▶ **Page excerpt**
2013年5月18日星期六

18.5.2013

Today
18.5.2013
is the most special for me
so i'm going to record it
y??
because today i'm totally vry happy n excited!!!
it can consider as the day that i most happy in 2013
tonight i believe that i will smile to dream ^^
ok going to the main point~~
firstly,
i'm so happy because of today outing
today we r going out together since don no how many moths...
DEng DEng DEng~!!!!
we r so excited in the ktv room!!
like a crazy women who getting mad
scream here scream thr
so now
i hv not voice to talk again ><
but also feel happy ^^
y we r going to ktv??
because we r going to celebrate grace birthday!!!
i think that u r getting a big surprise right??
never expect that we r going to celebrate ur birthday so early
hahaah!!!
but the plan is suddenly planning by us
so nt so perfect!! >< but still ok la~~
The birthday did by Jying ^^ stilll nt bad
Our Birthday girl Grace Seng
With her ^^
Make a wish~~
we r taking so many picture today!!
Acting cute wif Horng horng~
Smile wif teeth ^^
U wan to bit me ah horng horng ~ T.T Jying n Grace laugh like idiot!! hahahaha
嘴扁扁 ..-_-...
Me r so cuteeeee ^^

after finish sing k
den we r going to la promise
because piggy yumi say her hungry d
den we teman her eating thr

The second thing that make me happy is
THe Family Dinner JUz now!!!!
it juz too happy to me!!!
Because it have been a long time that we don have the family dinner
that are all member are attending!!!
Today
all of the family member are attending to have dinner together
it make me so happy
the feeling juz like
when we r small ^^
we always have fun during the family dinner
this feeling is juz good!!!
i hope that we always hv the chance to have dinner together like today
but i know that
it is vry hard
because all of us are being to grow
n hv our own thing to do
mayb it will be the last time for us to having the dinner together like tonight
so i wish to record all of the moment n feeling in my mind n heart forever n ever

2013年5月12日星期日

Memories of secondary school ^^

How come my life become so so so boring after me being in college life??!!!
I have totally no idea about it :(
Sometimes,
I really miss the life when me still in the secondary school
Although the life is busy
But it's full with all the memories 
until now i still can't forget it :)
everyday busy with tuition, different types of tuition
sometimes maybe 1 day fill with 2 tuition class
it's tired but enjoy!!!

(Stored data entries)
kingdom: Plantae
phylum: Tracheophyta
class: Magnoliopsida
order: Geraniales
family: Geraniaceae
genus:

▶ **Task set**
• A. Decide whether each statement agrees with the blog text, answering yes or no and quoting the words of the text that settle it: (i) the KTV outing was held to celebrate Grace's birthday; (ii) the birthday plan was arranged well ahead of time; (iii) every family member came to the family dinner.
• B. According to the blog text, what kept the writer busy every day in secondary school?
• C. Extend the blog text about secondary school memories beyond its last line.

▶ **Final results**
• A. (i) Yes: "because we r going to celebrate grace birthday!!!" (ii) No: "but the plan is suddenly planning by us" (iii) Yes: "all of the family member are attending to have dinner together"

• B. Tuition, including different types of tuition classes.

• C.
now, 
i hearing my form 6 that always complain with me how her busy life is
and she say that she was envy with my college that are free all the times
at that times i totally want to shout out that
U MUST ENJOY UR LIFE IN THE SECONDARY SCHOOL RIGHT NOW!!!
i believe that many of us after step to the society will start to yearning the life when we are in the secondary school.
before that,
i still not believe the word that my bro say before
"u must enjoy ur life in the secondary school, and doing many thing nonsense thing to make future memory"
"if not leh??"
"u will REGRET!!"
hahahha!!
vry funny that at that time
i still think of "bull shit!! i'm totally hate my school PLZ!!!!"
but after i have been graduate
i am start to miss all my crazy classmates and friends
ya
vry vry vry vry miss the moment when we are study together, crazy together, noisy together and also cry together.
i wonder if the time fly back to the moment again and again.....
how beautiful and cruel the time are....
now,
all of them have been in different place and country to continue their dream
we have fly
fly to our future
to make the dream become true
the time is cruel, the memories are sweet
although we have less of connection 
but i believe that
in a place of our heart and mind
sure have the stiff of each other
at least we are together before.....
PICTURE TIMES!!!
Class photo ^^ (all of us so serious ><!!)
Dang dang dang!!! my false daddy Han wei papa~  i hv forget y we will become a  daughter and daddy but i know u r the 1 who always talk n cheer me n buli me!!! hahahh!!
however, we r always keep in touch^^ (plz don always cal me find bf la >< dio find bo lo T.T) 
Chew Jia Ying, the one of my 心灵导师. always hear me saying nonsense thing hahahha!!
tq u always in my side when i need some hug n ear ( but plz don always beat me -_-)
he the one most annoying but the ppl i rmb for life!! Bobo Tan
always kacau me n 毫无贡献!!!
but juz cant forget because we r friend for 5 years + (juz unlucky to know u T.T)
四朵花!!hahhaha the nickname of us
we have know each other because of we r 'neighbours'
juz glad that i have u all ^^
bff!!!
the ppl i 又爱又恨!!
we know each other at least 10 years d!!
but we have the connection only when we r in f4
hahhaha!!! y??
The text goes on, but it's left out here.